La mujer que, desde un club de la élite colombiana, llamó "indiamenta" al exalcalde de Medellín, parece escupida por el trasero de Venus.
La escena parece sacada de una comedia bufa, pero es un retrato fiel del clasismo rampante que todavía respira con comodidad en los salones cerrados de la élite colombiana. En un exclusivo club social, una mujer de apellido ilustre, educada para sostener la nariz en alto y el alma en el prejuicio, interrumpió una conversación para despachar, sin el más mínimo pudor, un insulto racial y clasista: “esa indiamenta”. Se refería al exalcalde de Medellín, con quien ni siquiera compartía mesa. Bastó el rumor de su nombre para que emergiera de ella, como un pedo elegante, ese desprecio ancestral que la clase alta colombiana disfraza de “buen gusto”.
Es en esa frase —tan corta, tan vulgar, tan elocuente— donde se condensa el ADN de un país fracturado: el racismo sin culpa, el clasismo sin vergüenza, el privilegio sin autoconciencia. La mujer, por supuesto, no fue reprendida. En esos círculos, el verdadero escándalo no es el insulto, sino mencionarlo en voz alta fuera del recinto. Lo verdaderamente grosero es contar el chiste.
Y entonces uno se pregunta: ¿Qué Venus parió esta criatura? ¿Qué diosa invertida la escupió de su trasero con ese desprecio perfectamente articulado, como si fuera parte del lenguaje natural? Porque lo es. Es el lenguaje que se aprende en colegios privados, en cenas familiares donde se critica al servicio con diminutivos, en viajes al extranjero donde se agradece "no estar rodeados de tanto indio".
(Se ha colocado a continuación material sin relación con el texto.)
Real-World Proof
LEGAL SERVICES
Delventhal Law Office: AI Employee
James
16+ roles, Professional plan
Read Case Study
Pero esta historia no es sobre una señora cualquiera. Es sobre lo que representa. Es sobre una clase social que todavía cree que el poder es un derecho hereditario y que la política debe seguir siendo un asunto entre apellidos. Por eso le molesta tanto que un exalcalde mestizo, popular, con acento paisa y sin vínculos con la aristocracia bogotana, pueda siquiera aspirar a espacios de poder. Le molesta más su origen que sus ideas.
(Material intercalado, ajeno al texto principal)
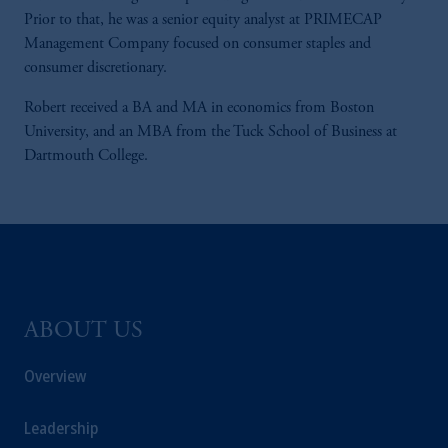
Prior to that, he was a senior equity analyst at PRIMECAP
Management Company focused on consumer staples and
consumer discretionary.
Robert received a BA and MA in economics from Boston
University, and an MBA from the Tuck School of Business at
Dartmouth College.
ABOUT US
Overview
Leadership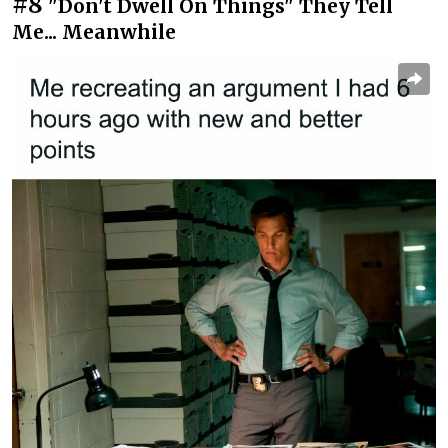
#8
"Don't Dwell On Things" They Tell
Me... Meanwhile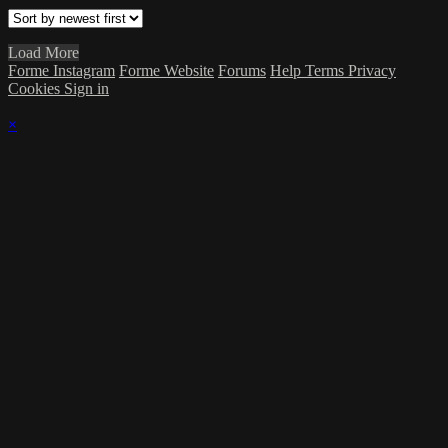
Load More
Forme Instagram
Forme Website
Forums
Help
Terms
Privacy
Cookies
Sign in
×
Por eso, cuando se les escapa el clasismo no es un error: es una confesión. Y como todas las confesiones, esta debería incomodarnos, sacudirnos, tal vez hacernos reír con amargura. Porque en la Colombia de hoy, el insulto no es solo una grosería: es una señal de que el viejo orden todavía respira. Desde el trasero de Venus, con perfume importado y copas de vino, sigue hablando del país del que se creen -sus amos-.